The reason for this post is to bring you up to speed on Rose. We are back in hospital. Eerily we are in the same room we were in for most of Rose’s stay in Kids. The difference being it is now the infectious ward and there’s no one else in our (6 bed) room. We are missing our friends but so much happier knowing they are healthy and out in the world, coincidentally they are having their first catch up since discharge today. I was looking forward to seeing how much they’ve all grown.
Rose has a mild cold. When I took her to emergency on Tuesday morning she was tachycardic (up to 223 bpm) and febrile (39.5) and her respiratory rate was up (78), she had a rash on her chest and a wet cough, she was admitted.

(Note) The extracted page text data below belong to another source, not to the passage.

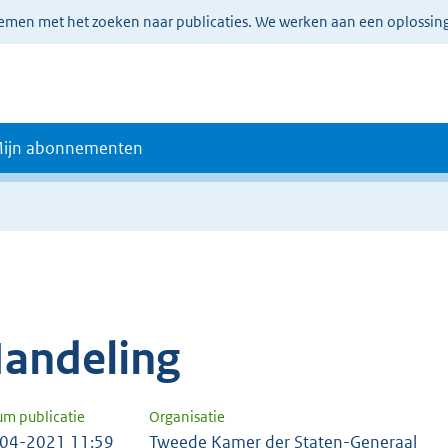
lemen met het zoeken naar publicaties. We werken aan een oplossin
ijn abonnementen
andeling
um publicatie
Organisatie
04-2021 11:59
Tweede Kamer der Staten-Generaal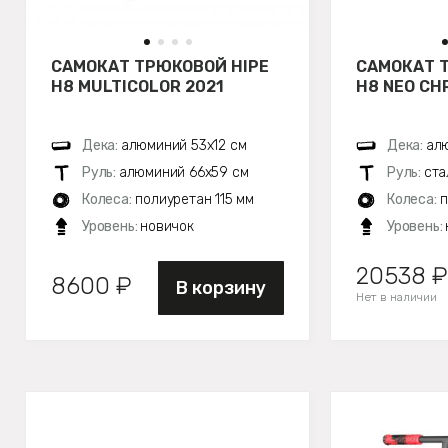
САМОКАТ ТРЮКОВОЙ HIPE
САМОКАТ 
H8 MULTICOLOR 2021
H8 NEO CH
Дека:
алюминий 53х12 см
Дека:
алю
Руль:
алюминий 66х59 см
Руль:
ста
Колеса:
полиуретан 115 мм
Колеса:
п
Уровень:
новичок
Уровень:
20538 ₽
8600 ₽
В корзину
Нет в наличии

I can’t describe to you how tired I am. Tired and so stupid and a bit desperate with it. I regularly fantasise about walking out of my life like a character in an Anne Tyler novel and crawling into a secret bed somewhere and sleeping my life away. There is, however, so much joy in caring for Rose. She’s carved a huge niche for herself in our family. As James said last night when we had a family hug sans Rose:
The other half of our family is missing.
Overnight Rose was settled with normal temp, heart and respiratory rates. The wonders of regular Panadol!! I slept and am a new mother (panic much?!). We we’ve been given the okay to go home.
Rose had an outpatients appointment with the Eye Clinic today that we managed to change to an INpatients appointment. She has a pronounced squint which basically means she’s cross-eyed – long sighted in one eye… I think. She needs glasses and maybe an operation but they’re happy to wait and see how much the glasses help first. The Eye Clinic feels like familiar territory and I don’t feel too worried about this aspect of her treatment. It helps having known another little girl who had challenges with her eyes from birth and overcame them beautifully. Rose’s ophthalmologist is Dr Kimberley Tan.